Search the entries below for "expression" and copy each matching line.

------ Data for review ------

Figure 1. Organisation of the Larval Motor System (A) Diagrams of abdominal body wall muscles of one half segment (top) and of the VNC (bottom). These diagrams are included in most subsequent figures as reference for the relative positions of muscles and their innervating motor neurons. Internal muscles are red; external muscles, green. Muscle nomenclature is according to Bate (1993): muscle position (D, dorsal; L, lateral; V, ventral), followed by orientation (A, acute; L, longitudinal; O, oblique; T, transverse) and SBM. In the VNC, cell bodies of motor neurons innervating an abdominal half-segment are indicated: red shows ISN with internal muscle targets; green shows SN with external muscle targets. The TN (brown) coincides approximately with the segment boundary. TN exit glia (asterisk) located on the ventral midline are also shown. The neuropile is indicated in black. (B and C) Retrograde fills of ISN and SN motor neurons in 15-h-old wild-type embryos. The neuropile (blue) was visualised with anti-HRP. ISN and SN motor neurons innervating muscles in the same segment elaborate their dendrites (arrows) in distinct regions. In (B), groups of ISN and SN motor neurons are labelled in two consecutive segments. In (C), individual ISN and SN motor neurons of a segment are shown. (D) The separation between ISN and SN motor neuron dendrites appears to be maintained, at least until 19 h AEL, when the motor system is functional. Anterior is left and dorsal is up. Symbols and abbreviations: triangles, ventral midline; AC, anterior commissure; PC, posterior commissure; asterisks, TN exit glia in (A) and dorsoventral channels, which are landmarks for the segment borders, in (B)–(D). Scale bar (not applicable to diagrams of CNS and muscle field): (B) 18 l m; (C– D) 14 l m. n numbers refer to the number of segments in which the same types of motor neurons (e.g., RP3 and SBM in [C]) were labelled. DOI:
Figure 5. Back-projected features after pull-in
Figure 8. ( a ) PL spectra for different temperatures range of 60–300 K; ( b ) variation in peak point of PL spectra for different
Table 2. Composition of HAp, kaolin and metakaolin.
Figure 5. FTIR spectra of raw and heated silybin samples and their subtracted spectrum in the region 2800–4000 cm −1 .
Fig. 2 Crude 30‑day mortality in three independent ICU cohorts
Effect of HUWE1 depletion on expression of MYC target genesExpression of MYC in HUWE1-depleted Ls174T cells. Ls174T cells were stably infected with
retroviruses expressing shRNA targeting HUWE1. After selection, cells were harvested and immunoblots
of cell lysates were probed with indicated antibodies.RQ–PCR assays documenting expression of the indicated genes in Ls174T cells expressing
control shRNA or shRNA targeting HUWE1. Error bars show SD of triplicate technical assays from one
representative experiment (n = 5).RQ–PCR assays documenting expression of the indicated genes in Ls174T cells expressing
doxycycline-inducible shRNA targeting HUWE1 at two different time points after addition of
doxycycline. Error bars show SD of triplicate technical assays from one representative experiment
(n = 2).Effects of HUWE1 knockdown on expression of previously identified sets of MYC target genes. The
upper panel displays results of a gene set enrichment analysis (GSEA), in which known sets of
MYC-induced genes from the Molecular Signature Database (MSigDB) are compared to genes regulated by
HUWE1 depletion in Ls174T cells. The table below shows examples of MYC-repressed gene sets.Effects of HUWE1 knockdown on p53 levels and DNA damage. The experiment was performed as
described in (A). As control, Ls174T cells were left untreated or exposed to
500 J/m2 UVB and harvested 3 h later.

------

Answer section »
Effect of HUWE1 depletion on expression of MYC target genesExpression of MYC in HUWE1-depleted Ls174T cells. Ls174T cells were stably infected with
of cell lysates were probed with indicated antibodies.RQ–PCR assays documenting expression of the indicated genes in Ls174T cells expressing
representative experiment (n = 5).RQ–PCR assays documenting expression of the indicated genes in Ls174T cells expressing
(n = 2).Effects of HUWE1 knockdown on expression of previously identified sets of MYC target genes. The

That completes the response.